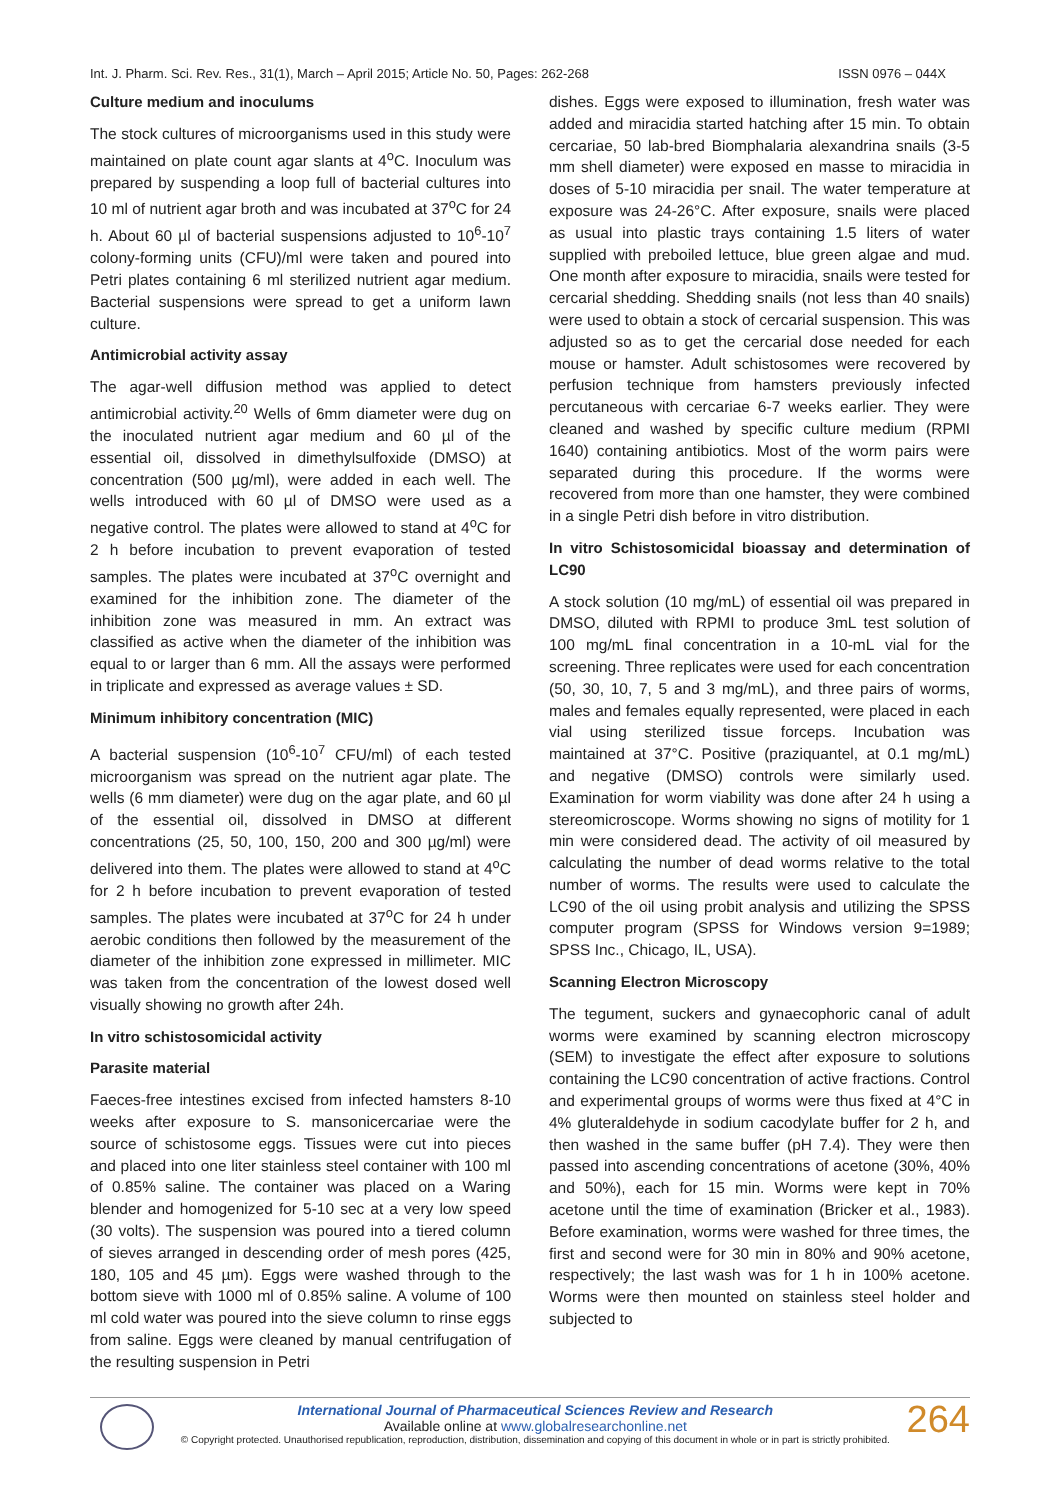Int. J. Pharm. Sci. Rev. Res., 31(1), March – April 2015; Article No. 50, Pages: 262-268 ISSN 0976 – 044X
Culture medium and inoculums
The stock cultures of microorganisms used in this study were maintained on plate count agar slants at 4<sup>o</sup>C. Inoculum was prepared by suspending a loop full of bacterial cultures into 10 ml of nutrient agar broth and was incubated at 37<sup>o</sup>C for 24 h. About 60 µl of bacterial suspensions adjusted to 10<sup>6</sup>-10<sup>7</sup> colony-forming units (CFU)/ml were taken and poured into Petri plates containing 6 ml sterilized nutrient agar medium. Bacterial suspensions were spread to get a uniform lawn culture.
Antimicrobial activity assay
The agar-well diffusion method was applied to detect antimicrobial activity.<sup>20</sup> Wells of 6mm diameter were dug on the inoculated nutrient agar medium and 60 µl of the essential oil, dissolved in dimethylsulfoxide (DMSO) at concentration (500 µg/ml), were added in each well. The wells introduced with 60 µl of DMSO were used as a negative control. The plates were allowed to stand at 4<sup>o</sup>C for 2 h before incubation to prevent evaporation of tested samples. The plates were incubated at 37<sup>o</sup>C overnight and examined for the inhibition zone. The diameter of the inhibition zone was measured in mm. An extract was classified as active when the diameter of the inhibition was equal to or larger than 6 mm. All the assays were performed in triplicate and expressed as average values ± SD.
Minimum inhibitory concentration (MIC)
A bacterial suspension (10<sup>6</sup>-10<sup>7</sup> CFU/ml) of each tested microorganism was spread on the nutrient agar plate. The wells (6 mm diameter) were dug on the agar plate, and 60 µl of the essential oil, dissolved in DMSO at different concentrations (25, 50, 100, 150, 200 and 300 µg/ml) were delivered into them. The plates were allowed to stand at 4<sup>o</sup>C for 2 h before incubation to prevent evaporation of tested samples. The plates were incubated at 37<sup>o</sup>C for 24 h under aerobic conditions then followed by the measurement of the diameter of the inhibition zone expressed in millimeter. MIC was taken from the concentration of the lowest dosed well visually showing no growth after 24h.
In vitro schistosomicidal activity
Parasite material
Faeces-free intestines excised from infected hamsters 8-10 weeks after exposure to S. mansonicercariae were the source of schistosome eggs. Tissues were cut into pieces and placed into one liter stainless steel container with 100 ml of 0.85% saline. The container was placed on a Waring blender and homogenized for 5-10 sec at a very low speed (30 volts). The suspension was poured into a tiered column of sieves arranged in descending order of mesh pores (425, 180, 105 and 45 µm). Eggs were washed through to the bottom sieve with 1000 ml of 0.85% saline. A volume of 100 ml cold water was poured into the sieve column to rinse eggs from saline. Eggs were cleaned by manual centrifugation of the resulting suspension in Petri
dishes. Eggs were exposed to illumination, fresh water was added and miracidia started hatching after 15 min. To obtain cercariae, 50 lab-bred Biomphalaria alexandrina snails (3-5 mm shell diameter) were exposed en masse to miracidia in doses of 5-10 miracidia per snail. The water temperature at exposure was 24-26°C. After exposure, snails were placed as usual into plastic trays containing 1.5 liters of water supplied with preboiled lettuce, blue green algae and mud. One month after exposure to miracidia, snails were tested for cercarial shedding. Shedding snails (not less than 40 snails) were used to obtain a stock of cercarial suspension. This was adjusted so as to get the cercarial dose needed for each mouse or hamster. Adult schistosomes were recovered by perfusion technique from hamsters previously infected percutaneous with cercariae 6-7 weeks earlier. They were cleaned and washed by specific culture medium (RPMI 1640) containing antibiotics. Most of the worm pairs were separated during this procedure. If the worms were recovered from more than one hamster, they were combined in a single Petri dish before in vitro distribution.
In vitro Schistosomicidal bioassay and determination of LC90
A stock solution (10 mg/mL) of essential oil was prepared in DMSO, diluted with RPMI to produce 3mL test solution of 100 mg/mL final concentration in a 10-mL vial for the screening. Three replicates were used for each concentration (50, 30, 10, 7, 5 and 3 mg/mL), and three pairs of worms, males and females equally represented, were placed in each vial using sterilized tissue forceps. Incubation was maintained at 37°C. Positive (praziquantel, at 0.1 mg/mL) and negative (DMSO) controls were similarly used. Examination for worm viability was done after 24 h using a stereomicroscope. Worms showing no signs of motility for 1 min were considered dead. The activity of oil measured by calculating the number of dead worms relative to the total number of worms. The results were used to calculate the LC90 of the oil using probit analysis and utilizing the SPSS computer program (SPSS for Windows version 9=1989; SPSS Inc., Chicago, IL, USA).
Scanning Electron Microscopy
The tegument, suckers and gynaecophoric canal of adult worms were examined by scanning electron microscopy (SEM) to investigate the effect after exposure to solutions containing the LC90 concentration of active fractions. Control and experimental groups of worms were thus fixed at 4°C in 4% gluteraldehyde in sodium cacodylate buffer for 2 h, and then washed in the same buffer (pH 7.4). They were then passed into ascending concentrations of acetone (30%, 40% and 50%), each for 15 min. Worms were kept in 70% acetone until the time of examination (Bricker et al., 1983). Before examination, worms were washed for three times, the first and second were for 30 min in 80% and 90% acetone, respectively; the last wash was for 1 h in 100% acetone. Worms were then mounted on stainless steel holder and subjected to
International Journal of Pharmaceutical Sciences Review and Research
Available online at www.globalresearchonline.net
© Copyright protected. Unauthorised republication, reproduction, distribution, dissemination and copying of this document in whole or in part is strictly prohibited.
264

Goal of the exercise: Copy all records exactly; omit images.

Exercise answer:
Int. J. Pharm. Sci. Rev. Res., 31(1), March – April 2015; Article No. 50, Pages: 262-268 ISSN 0976 – 044X
Culture medium and inoculums
The stock cultures of microorganisms used in this study were maintained on plate count agar slants at 4<sup>o</sup>C. Inoculum was prepared by suspending a loop full of bacterial cultures into 10 ml of nutrient agar broth and was incubated at 37<sup>o</sup>C for 24 h. About 60 µl of bacterial suspensions adjusted to 10<sup>6</sup>-10<sup>7</sup> colony-forming units (CFU)/ml were taken and poured into Petri plates containing 6 ml sterilized nutrient agar medium. Bacterial suspensions were spread to get a uniform lawn culture.
Antimicrobial activity assay
The agar-well diffusion method was applied to detect antimicrobial activity.<sup>20</sup> Wells of 6mm diameter were dug on the inoculated nutrient agar medium and 60 µl of the essential oil, dissolved in dimethylsulfoxide (DMSO) at concentration (500 µg/ml), were added in each well. The wells introduced with 60 µl of DMSO were used as a negative control. The plates were allowed to stand at 4<sup>o</sup>C for 2 h before incubation to prevent evaporation of tested samples. The plates were incubated at 37<sup>o</sup>C overnight and examined for the inhibition zone. The diameter of the inhibition zone was measured in mm. An extract was classified as active when the diameter of the inhibition was equal to or larger than 6 mm. All the assays were performed in triplicate and expressed as average values ± SD.
Minimum inhibitory concentration (MIC)
A bacterial suspension (10<sup>6</sup>-10<sup>7</sup> CFU/ml) of each tested microorganism was spread on the nutrient agar plate. The wells (6 mm diameter) were dug on the agar plate, and 60 µl of the essential oil, dissolved in DMSO at different concentrations (25, 50, 100, 150, 200 and 300 µg/ml) were delivered into them. The plates were allowed to stand at 4<sup>o</sup>C for 2 h before incubation to prevent evaporation of tested samples. The plates were incubated at 37<sup>o</sup>C for 24 h under aerobic conditions then followed by the measurement of the diameter of the inhibition zone expressed in millimeter. MIC was taken from the concentration of the lowest dosed well visually showing no growth after 24h.
In vitro schistosomicidal activity
Parasite material
Faeces-free intestines excised from infected hamsters 8-10 weeks after exposure to S. mansonicercariae were the source of schistosome eggs. Tissues were cut into pieces and placed into one liter stainless steel container with 100 ml of 0.85% saline. The container was placed on a Waring blender and homogenized for 5-10 sec at a very low speed (30 volts). The suspension was poured into a tiered column of sieves arranged in descending order of mesh pores (425, 180, 105 and 45 µm). Eggs were washed through to the bottom sieve with 1000 ml of 0.85% saline. A volume of 100 ml cold water was poured into the sieve column to rinse eggs from saline. Eggs were cleaned by manual centrifugation of the resulting suspension in Petri
dishes. Eggs were exposed to illumination, fresh water was added and miracidia started hatching after 15 min. To obtain cercariae, 50 lab-bred Biomphalaria alexandrina snails (3-5 mm shell diameter) were exposed en masse to miracidia in doses of 5-10 miracidia per snail. The water temperature at exposure was 24-26°C. After exposure, snails were placed as usual into plastic trays containing 1.5 liters of water supplied with preboiled lettuce, blue green algae and mud. One month after exposure to miracidia, snails were tested for cercarial shedding. Shedding snails (not less than 40 snails) were used to obtain a stock of cercarial suspension. This was adjusted so as to get the cercarial dose needed for each mouse or hamster. Adult schistosomes were recovered by perfusion technique from hamsters previously infected percutaneous with cercariae 6-7 weeks earlier. They were cleaned and washed by specific culture medium (RPMI 1640) containing antibiotics. Most of the worm pairs were separated during this procedure. If the worms were recovered from more than one hamster, they were combined in a single Petri dish before in vitro distribution.
In vitro Schistosomicidal bioassay and determination of LC90
A stock solution (10 mg/mL) of essential oil was prepared in DMSO, diluted with RPMI to produce 3mL test solution of 100 mg/mL final concentration in a 10-mL vial for the screening. Three replicates were used for each concentration (50, 30, 10, 7, 5 and 3 mg/mL), and three pairs of worms, males and females equally represented, were placed in each vial using sterilized tissue forceps. Incubation was maintained at 37°C. Positive (praziquantel, at 0.1 mg/mL) and negative (DMSO) controls were similarly used. Examination for worm viability was done after 24 h using a stereomicroscope. Worms showing no signs of motility for 1 min were considered dead. The activity of oil measured by calculating the number of dead worms relative to the total number of worms. The results were used to calculate the LC90 of the oil using probit analysis and utilizing the SPSS computer program (SPSS for Windows version 9=1989; SPSS Inc., Chicago, IL, USA).
Scanning Electron Microscopy
The tegument, suckers and gynaecophoric canal of adult worms were examined by scanning electron microscopy (SEM) to investigate the effect after exposure to solutions containing the LC90 concentration of active fractions. Control and experimental groups of worms were thus fixed at 4°C in 4% gluteraldehyde in sodium cacodylate buffer for 2 h, and then washed in the same buffer (pH 7.4). They were then passed into ascending concentrations of acetone (30%, 40% and 50%), each for 15 min. Worms were kept in 70% acetone until the time of examination (Bricker et al., 1983). Before examination, worms were washed for three times, the first and second were for 30 min in 80% and 90% acetone, respectively; the last wash was for 1 h in 100% acetone. Worms were then mounted on stainless steel holder and subjected to
International Journal of Pharmaceutical Sciences Review and Research
Available online at www.globalresearchonline.net
© Copyright protected. Unauthorised republication, reproduction, distribution, dissemination and copying of this document in whole or in part is strictly prohibited.
264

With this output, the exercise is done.